## The problem
A line belongs in the answer if it contains "grade"; copy every such line from the entries below.

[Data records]
.....

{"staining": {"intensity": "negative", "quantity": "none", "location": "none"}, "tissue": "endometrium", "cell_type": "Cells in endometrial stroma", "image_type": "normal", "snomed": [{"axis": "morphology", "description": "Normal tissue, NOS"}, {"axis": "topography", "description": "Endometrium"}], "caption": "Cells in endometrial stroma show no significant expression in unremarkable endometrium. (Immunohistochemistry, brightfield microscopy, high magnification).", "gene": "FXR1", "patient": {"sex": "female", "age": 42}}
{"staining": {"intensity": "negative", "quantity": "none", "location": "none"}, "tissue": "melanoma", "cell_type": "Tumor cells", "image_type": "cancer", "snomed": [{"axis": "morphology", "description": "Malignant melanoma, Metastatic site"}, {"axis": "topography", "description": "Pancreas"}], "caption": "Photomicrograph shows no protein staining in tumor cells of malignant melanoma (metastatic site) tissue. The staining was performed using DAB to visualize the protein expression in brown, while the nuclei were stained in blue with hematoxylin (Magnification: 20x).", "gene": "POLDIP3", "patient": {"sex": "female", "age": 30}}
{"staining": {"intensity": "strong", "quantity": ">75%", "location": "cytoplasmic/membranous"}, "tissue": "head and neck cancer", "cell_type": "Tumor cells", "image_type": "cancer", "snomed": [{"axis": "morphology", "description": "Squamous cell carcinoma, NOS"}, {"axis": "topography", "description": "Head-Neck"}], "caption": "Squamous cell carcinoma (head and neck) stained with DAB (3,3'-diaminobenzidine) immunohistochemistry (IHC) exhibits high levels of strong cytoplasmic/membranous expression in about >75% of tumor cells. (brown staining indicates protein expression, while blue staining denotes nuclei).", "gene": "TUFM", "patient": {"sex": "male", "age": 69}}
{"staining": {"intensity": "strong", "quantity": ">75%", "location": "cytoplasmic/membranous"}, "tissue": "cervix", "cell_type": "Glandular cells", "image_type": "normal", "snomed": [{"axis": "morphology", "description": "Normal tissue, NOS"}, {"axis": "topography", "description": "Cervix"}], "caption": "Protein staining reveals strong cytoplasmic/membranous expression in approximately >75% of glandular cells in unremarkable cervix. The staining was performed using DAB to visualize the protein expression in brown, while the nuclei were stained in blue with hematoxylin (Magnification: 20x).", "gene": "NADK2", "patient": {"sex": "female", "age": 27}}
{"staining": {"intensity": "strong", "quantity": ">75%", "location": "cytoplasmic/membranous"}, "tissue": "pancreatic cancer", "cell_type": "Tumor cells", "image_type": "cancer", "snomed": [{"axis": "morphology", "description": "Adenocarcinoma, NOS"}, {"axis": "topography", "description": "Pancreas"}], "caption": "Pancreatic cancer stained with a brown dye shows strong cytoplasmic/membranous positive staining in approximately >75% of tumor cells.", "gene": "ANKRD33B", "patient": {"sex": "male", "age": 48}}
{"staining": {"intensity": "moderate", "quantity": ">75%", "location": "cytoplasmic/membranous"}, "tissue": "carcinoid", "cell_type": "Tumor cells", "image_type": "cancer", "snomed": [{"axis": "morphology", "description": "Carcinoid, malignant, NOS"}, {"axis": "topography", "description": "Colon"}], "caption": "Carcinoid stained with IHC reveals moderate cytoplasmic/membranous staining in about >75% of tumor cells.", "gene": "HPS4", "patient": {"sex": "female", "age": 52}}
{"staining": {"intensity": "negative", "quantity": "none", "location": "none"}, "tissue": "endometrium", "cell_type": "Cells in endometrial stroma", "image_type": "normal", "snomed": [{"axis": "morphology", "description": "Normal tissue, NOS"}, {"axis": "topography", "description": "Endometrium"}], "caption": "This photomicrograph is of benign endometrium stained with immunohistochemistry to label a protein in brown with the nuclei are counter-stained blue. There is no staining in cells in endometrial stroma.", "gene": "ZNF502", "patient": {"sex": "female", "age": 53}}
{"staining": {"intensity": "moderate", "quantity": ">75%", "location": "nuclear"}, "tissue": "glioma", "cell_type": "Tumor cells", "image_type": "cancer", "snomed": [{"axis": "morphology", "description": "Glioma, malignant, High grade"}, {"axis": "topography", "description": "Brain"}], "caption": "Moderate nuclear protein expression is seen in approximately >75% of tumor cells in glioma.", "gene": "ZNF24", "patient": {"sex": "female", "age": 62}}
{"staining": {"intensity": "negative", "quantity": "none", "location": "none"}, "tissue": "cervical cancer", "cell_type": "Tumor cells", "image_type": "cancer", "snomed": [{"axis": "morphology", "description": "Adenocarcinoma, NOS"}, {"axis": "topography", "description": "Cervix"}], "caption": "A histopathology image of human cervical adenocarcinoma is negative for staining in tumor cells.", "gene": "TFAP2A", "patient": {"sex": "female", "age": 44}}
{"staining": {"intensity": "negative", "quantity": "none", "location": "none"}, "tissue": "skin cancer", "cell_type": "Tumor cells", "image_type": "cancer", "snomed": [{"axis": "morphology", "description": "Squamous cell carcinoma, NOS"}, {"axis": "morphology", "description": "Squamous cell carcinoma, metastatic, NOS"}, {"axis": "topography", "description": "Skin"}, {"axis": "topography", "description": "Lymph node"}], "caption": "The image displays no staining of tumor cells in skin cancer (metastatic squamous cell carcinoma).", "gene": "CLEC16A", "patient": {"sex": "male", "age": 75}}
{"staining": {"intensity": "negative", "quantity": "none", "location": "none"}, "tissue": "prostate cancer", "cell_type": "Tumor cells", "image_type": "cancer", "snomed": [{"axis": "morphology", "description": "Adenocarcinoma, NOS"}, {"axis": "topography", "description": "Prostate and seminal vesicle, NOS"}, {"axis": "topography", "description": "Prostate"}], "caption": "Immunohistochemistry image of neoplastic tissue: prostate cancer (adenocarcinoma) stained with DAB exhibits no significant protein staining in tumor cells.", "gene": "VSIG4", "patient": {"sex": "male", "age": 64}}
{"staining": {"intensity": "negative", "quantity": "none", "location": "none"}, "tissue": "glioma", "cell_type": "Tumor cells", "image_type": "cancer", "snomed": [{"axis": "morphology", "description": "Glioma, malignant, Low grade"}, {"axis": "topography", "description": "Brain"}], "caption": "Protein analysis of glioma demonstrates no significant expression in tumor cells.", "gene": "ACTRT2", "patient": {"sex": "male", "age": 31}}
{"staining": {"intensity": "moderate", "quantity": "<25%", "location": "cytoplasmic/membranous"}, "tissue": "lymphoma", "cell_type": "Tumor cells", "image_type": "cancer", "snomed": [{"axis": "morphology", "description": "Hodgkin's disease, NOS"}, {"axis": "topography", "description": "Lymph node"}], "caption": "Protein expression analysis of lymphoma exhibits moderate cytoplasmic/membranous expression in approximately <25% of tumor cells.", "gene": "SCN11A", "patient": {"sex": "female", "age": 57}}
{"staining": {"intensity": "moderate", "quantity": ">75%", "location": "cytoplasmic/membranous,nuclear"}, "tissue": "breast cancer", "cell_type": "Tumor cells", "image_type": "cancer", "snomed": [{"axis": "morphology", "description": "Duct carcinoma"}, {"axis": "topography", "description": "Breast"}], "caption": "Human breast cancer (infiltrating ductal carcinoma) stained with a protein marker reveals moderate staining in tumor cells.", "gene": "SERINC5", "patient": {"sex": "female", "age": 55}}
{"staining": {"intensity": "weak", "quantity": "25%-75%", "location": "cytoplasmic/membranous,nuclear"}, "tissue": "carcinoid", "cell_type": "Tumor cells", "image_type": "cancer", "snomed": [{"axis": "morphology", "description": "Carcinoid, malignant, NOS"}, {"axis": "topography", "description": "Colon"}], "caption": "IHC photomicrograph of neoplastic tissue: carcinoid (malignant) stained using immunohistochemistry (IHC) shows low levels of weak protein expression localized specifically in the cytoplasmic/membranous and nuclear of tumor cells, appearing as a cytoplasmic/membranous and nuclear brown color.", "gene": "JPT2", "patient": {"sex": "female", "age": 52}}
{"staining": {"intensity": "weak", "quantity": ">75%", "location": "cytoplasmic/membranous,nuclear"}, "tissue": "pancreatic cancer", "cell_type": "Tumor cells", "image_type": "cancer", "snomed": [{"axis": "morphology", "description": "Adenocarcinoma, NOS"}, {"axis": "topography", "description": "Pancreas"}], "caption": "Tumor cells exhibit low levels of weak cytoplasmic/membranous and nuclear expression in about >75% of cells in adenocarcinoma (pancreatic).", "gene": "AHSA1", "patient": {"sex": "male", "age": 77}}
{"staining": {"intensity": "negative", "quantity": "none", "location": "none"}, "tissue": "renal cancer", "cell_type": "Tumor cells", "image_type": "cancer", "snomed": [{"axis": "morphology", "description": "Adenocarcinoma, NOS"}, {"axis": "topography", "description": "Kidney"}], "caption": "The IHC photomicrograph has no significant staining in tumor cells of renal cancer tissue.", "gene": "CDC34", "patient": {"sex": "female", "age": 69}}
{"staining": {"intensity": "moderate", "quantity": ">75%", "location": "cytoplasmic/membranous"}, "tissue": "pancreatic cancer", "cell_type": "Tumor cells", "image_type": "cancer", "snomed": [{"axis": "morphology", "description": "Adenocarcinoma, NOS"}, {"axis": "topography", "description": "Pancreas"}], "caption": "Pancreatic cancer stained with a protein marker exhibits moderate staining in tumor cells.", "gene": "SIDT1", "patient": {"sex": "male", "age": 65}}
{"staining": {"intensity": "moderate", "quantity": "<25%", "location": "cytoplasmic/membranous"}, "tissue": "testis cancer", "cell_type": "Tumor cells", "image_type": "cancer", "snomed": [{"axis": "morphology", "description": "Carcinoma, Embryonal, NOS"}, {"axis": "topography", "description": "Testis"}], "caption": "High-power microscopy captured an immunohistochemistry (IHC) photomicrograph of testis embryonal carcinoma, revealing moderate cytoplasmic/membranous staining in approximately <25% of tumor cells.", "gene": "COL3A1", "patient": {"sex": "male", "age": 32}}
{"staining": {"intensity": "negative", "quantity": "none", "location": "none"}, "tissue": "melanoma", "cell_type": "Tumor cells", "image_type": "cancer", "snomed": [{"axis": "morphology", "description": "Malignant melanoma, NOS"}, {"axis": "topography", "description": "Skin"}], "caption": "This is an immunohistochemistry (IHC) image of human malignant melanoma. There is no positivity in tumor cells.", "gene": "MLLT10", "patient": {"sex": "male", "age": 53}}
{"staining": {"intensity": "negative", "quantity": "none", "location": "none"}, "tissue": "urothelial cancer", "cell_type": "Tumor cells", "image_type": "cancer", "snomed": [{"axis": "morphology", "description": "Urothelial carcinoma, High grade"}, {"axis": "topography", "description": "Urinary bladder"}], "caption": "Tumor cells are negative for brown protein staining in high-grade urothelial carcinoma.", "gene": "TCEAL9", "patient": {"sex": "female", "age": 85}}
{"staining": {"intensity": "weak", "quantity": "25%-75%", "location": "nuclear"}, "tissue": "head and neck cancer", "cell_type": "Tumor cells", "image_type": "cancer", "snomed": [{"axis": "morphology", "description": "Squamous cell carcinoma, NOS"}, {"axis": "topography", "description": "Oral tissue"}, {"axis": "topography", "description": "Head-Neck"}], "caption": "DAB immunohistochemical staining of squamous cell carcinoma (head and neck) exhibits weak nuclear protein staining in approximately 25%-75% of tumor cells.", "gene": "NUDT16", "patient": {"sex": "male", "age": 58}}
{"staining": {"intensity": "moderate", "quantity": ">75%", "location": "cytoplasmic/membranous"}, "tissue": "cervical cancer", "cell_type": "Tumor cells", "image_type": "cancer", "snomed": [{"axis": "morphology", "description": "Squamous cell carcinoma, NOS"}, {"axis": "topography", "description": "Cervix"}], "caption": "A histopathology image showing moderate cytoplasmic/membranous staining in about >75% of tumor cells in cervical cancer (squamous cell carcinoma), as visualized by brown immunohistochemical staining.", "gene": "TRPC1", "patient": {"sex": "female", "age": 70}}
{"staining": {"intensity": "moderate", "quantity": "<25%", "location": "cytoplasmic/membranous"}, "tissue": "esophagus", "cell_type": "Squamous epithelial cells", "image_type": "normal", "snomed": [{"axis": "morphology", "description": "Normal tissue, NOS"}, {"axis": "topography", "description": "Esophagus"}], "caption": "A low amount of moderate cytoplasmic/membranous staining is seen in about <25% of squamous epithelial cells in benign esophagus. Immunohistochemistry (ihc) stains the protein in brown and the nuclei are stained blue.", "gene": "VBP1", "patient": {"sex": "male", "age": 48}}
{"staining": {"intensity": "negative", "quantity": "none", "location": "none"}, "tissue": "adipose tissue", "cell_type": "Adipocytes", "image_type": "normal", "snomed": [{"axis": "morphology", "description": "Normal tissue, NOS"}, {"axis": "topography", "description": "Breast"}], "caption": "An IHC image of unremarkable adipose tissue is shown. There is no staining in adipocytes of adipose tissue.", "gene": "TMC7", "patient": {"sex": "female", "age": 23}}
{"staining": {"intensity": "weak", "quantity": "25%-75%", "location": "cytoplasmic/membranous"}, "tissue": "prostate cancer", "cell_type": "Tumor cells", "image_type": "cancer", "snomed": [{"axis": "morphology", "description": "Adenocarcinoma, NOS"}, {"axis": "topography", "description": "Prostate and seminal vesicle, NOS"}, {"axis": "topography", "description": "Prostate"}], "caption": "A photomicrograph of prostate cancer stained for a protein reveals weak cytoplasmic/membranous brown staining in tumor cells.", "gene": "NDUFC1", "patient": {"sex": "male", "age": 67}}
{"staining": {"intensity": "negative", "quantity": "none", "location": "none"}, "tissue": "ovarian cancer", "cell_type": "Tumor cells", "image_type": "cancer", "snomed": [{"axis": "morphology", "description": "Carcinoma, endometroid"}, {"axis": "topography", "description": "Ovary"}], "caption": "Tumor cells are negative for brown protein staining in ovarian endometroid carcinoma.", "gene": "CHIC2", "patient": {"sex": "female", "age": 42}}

.....

## Result for this exercise
{"staining": {"intensity": "moderate", "quantity": ">75%", "location": "nuclear"}, "tissue": "glioma", "cell_type": "Tumor cells", "image_type": "cancer", "snomed": [{"axis": "morphology", "description": "Glioma, malignant, High grade"}, {"axis": "topography", "description": "Brain"}], "caption": "Moderate nuclear protein expression is seen in approximately >75% of tumor cells in glioma.", "gene": "ZNF24", "patient": {"sex": "female", "age": 62}}
{"staining": {"intensity": "negative", "quantity": "none", "location": "none"}, "tissue": "glioma", "cell_type": "Tumor cells", "image_type": "cancer", "snomed": [{"axis": "morphology", "description": "Glioma, malignant, Low grade"}, {"axis": "topography", "description": "Brain"}], "caption": "Protein analysis of glioma demonstrates no significant expression in tumor cells.", "gene": "ACTRT2", "patient": {"sex": "male", "age": 31}}
{"staining": {"intensity": "negative", "quantity": "none", "location": "none"}, "tissue": "urothelial cancer", "cell_type": "Tumor cells", "image_type": "cancer", "snomed": [{"axis": "morphology", "description": "Urothelial carcinoma, High grade"}, {"axis": "topography", "description": "Urinary bladder"}], "caption": "Tumor cells are negative for brown protein staining in high-grade urothelial carcinoma.", "gene": "TCEAL9", "patient": {"sex": "female", "age": 85}}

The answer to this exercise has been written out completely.